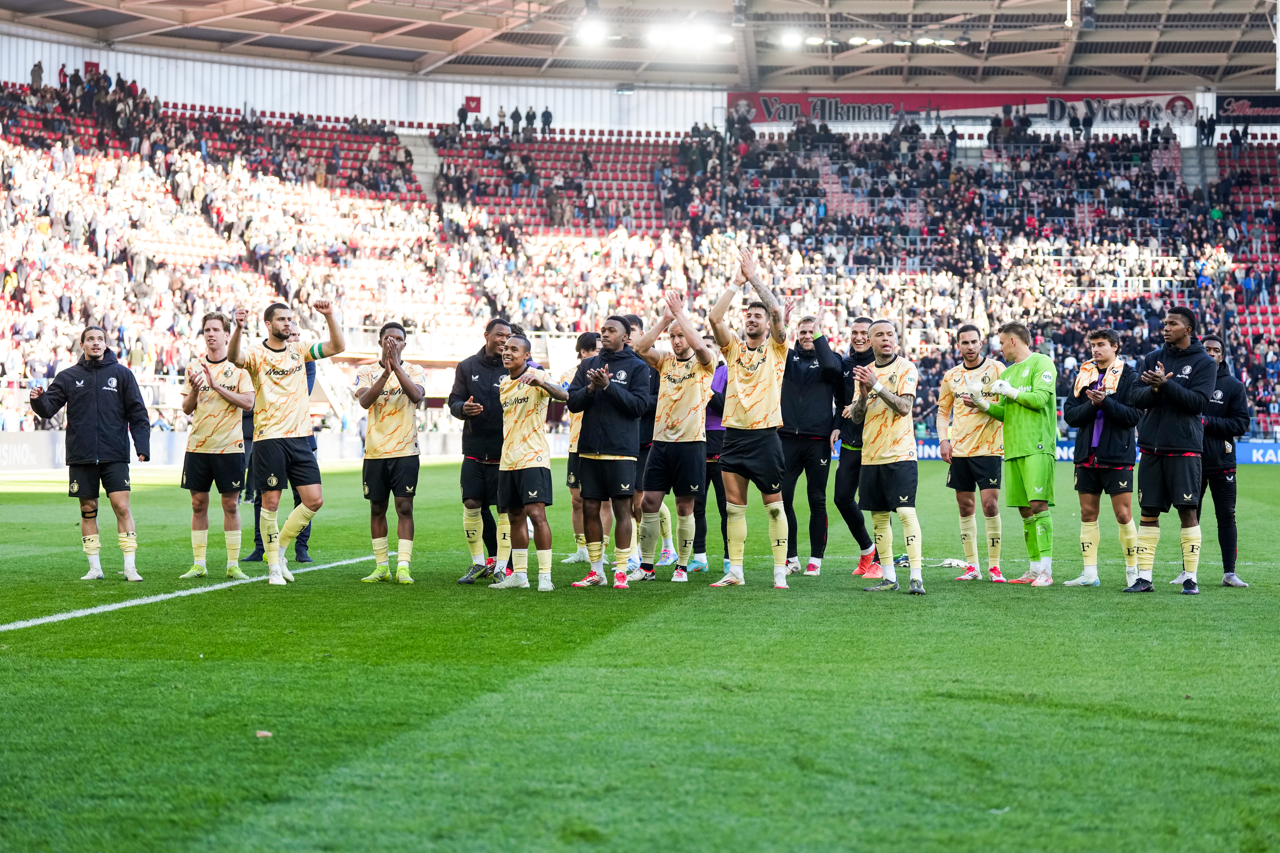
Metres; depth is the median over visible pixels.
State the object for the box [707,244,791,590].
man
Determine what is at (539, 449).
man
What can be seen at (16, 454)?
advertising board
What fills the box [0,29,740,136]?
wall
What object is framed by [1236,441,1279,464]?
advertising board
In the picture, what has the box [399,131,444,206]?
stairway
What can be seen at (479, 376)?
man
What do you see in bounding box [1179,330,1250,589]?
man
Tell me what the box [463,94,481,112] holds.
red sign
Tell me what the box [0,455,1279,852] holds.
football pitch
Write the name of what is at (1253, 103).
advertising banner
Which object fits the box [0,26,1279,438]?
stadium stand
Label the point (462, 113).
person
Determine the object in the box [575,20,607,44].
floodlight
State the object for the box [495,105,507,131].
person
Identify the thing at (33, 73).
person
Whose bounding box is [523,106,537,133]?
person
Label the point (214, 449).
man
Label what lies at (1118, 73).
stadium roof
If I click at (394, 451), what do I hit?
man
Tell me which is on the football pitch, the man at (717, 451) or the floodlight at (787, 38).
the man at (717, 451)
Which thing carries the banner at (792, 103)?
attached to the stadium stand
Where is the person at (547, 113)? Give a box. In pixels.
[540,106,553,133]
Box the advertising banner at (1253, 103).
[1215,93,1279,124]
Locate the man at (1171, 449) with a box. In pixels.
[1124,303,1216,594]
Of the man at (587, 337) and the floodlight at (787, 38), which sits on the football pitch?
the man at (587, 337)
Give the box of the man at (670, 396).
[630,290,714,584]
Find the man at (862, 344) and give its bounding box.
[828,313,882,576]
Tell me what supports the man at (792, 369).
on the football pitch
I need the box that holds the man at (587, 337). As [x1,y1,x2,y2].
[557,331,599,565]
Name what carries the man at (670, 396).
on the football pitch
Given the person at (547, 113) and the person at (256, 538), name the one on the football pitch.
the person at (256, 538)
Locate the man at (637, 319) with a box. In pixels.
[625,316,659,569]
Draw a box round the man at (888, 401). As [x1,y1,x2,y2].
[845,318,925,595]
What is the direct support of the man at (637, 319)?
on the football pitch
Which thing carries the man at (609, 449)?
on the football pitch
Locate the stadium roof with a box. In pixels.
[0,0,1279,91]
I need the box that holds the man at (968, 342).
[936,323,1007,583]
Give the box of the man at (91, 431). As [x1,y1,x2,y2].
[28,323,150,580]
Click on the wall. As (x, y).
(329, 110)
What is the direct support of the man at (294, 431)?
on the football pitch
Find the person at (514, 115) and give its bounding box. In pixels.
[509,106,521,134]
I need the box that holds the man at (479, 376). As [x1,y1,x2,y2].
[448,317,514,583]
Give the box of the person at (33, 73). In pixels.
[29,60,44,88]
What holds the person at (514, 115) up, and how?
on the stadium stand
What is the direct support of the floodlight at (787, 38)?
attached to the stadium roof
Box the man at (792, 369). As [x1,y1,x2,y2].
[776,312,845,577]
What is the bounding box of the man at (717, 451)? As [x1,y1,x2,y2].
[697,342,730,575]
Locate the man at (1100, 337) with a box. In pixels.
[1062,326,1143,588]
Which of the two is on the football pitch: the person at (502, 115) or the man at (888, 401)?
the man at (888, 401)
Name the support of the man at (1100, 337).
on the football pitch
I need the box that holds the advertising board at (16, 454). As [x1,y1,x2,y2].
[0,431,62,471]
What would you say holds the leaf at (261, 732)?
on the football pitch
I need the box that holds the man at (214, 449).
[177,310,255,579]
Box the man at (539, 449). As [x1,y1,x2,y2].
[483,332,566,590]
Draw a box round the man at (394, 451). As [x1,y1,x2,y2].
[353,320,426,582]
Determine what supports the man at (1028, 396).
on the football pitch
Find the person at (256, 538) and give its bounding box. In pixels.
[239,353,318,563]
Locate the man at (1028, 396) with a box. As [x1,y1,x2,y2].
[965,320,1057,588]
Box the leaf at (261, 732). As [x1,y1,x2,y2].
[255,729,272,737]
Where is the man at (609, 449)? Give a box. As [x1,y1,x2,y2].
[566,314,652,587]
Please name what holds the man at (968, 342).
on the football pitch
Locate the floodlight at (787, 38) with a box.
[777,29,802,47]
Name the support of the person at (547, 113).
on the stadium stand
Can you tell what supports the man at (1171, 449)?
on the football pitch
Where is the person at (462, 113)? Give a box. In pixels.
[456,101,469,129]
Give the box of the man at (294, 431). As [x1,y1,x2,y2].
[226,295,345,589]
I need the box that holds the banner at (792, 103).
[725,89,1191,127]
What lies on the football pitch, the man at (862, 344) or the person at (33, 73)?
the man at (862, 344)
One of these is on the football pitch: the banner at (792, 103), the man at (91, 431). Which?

▬▬▬▬▬▬▬▬▬▬

Please give every line above again word for word, apart from the pictures.

> _REPLY_
Metres; depth is the median over visible pixels.
State the object for the box [707,244,791,590].
man
Determine what is at (539, 449).
man
What can be seen at (16, 454)?
advertising board
What fills the box [0,29,740,136]?
wall
What object is framed by [1236,441,1279,464]?
advertising board
In the picture, what has the box [399,131,444,206]?
stairway
What can be seen at (479, 376)?
man
What do you see in bounding box [1179,330,1250,589]?
man
Tell me what the box [463,94,481,112] holds.
red sign
Tell me what the box [0,455,1279,852] holds.
football pitch
Write the name of what is at (1253, 103).
advertising banner
Which object fits the box [0,26,1279,438]?
stadium stand
Label the point (462, 113).
person
Determine the object in the box [575,20,607,44].
floodlight
State the object for the box [495,105,507,131].
person
Identify the thing at (33, 73).
person
Whose bounding box is [523,106,537,133]?
person
Label the point (214, 449).
man
Label what lies at (1118, 73).
stadium roof
If I click at (394, 451), what do I hit?
man
Tell me which is on the football pitch, the man at (717, 451) or the floodlight at (787, 38).
the man at (717, 451)
Which thing carries the banner at (792, 103)?
attached to the stadium stand
Where is the person at (547, 113)? Give a box. In pixels.
[540,106,553,133]
Box the advertising banner at (1253, 103).
[1215,93,1279,124]
Locate the man at (1171, 449) with a box. In pixels.
[1124,303,1216,594]
Of the man at (587, 337) and the floodlight at (787, 38), which sits on the football pitch?
the man at (587, 337)
Give the box of the man at (670, 396).
[630,290,714,584]
Find the man at (862, 344) and give its bounding box.
[828,313,882,576]
Tell me what supports the man at (792, 369).
on the football pitch
I need the box that holds the man at (587, 337). As [x1,y1,x2,y2].
[557,331,599,565]
Name what carries the man at (670, 396).
on the football pitch
Given the person at (547, 113) and the person at (256, 538), name the one on the football pitch.
the person at (256, 538)
Locate the man at (637, 319) with a box. In pixels.
[625,316,659,569]
Draw a box round the man at (888, 401). As [x1,y1,x2,y2].
[845,318,925,595]
What is the direct support of the man at (637, 319)?
on the football pitch
Which thing carries the man at (609, 449)?
on the football pitch
Locate the stadium roof with a box. In pixels.
[0,0,1279,91]
I need the box that holds the man at (968, 342).
[936,323,1007,583]
Give the box of the man at (91, 431). As [x1,y1,x2,y2].
[28,323,150,580]
Click on the wall. As (x, y).
(329, 110)
What is the direct support of the man at (294, 431)?
on the football pitch
Find the person at (514, 115) and give its bounding box. In pixels.
[509,106,521,134]
I need the box that holds the man at (479, 376). As [x1,y1,x2,y2].
[448,317,514,583]
Give the box of the person at (33, 73). In pixels.
[29,60,44,88]
What holds the person at (514, 115) up, and how?
on the stadium stand
What is the direct support of the floodlight at (787, 38)?
attached to the stadium roof
Box the man at (792, 369). As [x1,y1,x2,y2].
[776,312,845,577]
What is the bounding box of the man at (717, 451)? As [x1,y1,x2,y2].
[697,342,730,575]
Locate the man at (1100, 337) with a box. In pixels.
[1062,326,1143,588]
Which of the two is on the football pitch: the person at (502, 115) or the man at (888, 401)?
the man at (888, 401)
Name the support of the man at (1100, 337).
on the football pitch
I need the box that holds the advertising board at (16, 454). As [x1,y1,x2,y2].
[0,431,62,471]
What would you say holds the leaf at (261, 732)?
on the football pitch
I need the box that holds the man at (214, 449).
[177,310,255,579]
Box the man at (539, 449). As [x1,y1,x2,y2].
[483,332,566,590]
Draw a box round the man at (394, 451). As [x1,y1,x2,y2].
[353,320,426,582]
Determine what supports the man at (1028, 396).
on the football pitch
Find the person at (256, 538) and give its bounding box. In pixels.
[239,353,318,563]
Locate the man at (1028, 396) with a box. As [x1,y1,x2,y2].
[965,320,1057,588]
Box the leaf at (261, 732). As [x1,y1,x2,y2].
[255,729,272,737]
Where is the man at (609, 449)? Give a box. As [x1,y1,x2,y2].
[566,314,652,587]
Please name what holds the man at (968, 342).
on the football pitch
Locate the floodlight at (787, 38) with a box.
[777,29,802,47]
Name the support of the person at (547, 113).
on the stadium stand
Can you tell what supports the man at (1171, 449)?
on the football pitch
Where is the person at (462, 113)? Give a box. In pixels.
[456,101,469,129]
Give the box of the man at (294, 431). As [x1,y1,x2,y2].
[226,295,345,589]
I need the box that holds the banner at (792, 103).
[725,89,1191,127]
What lies on the football pitch, the man at (862, 344) or the person at (33, 73)?
the man at (862, 344)
One of these is on the football pitch: the banner at (792, 103), the man at (91, 431). Which?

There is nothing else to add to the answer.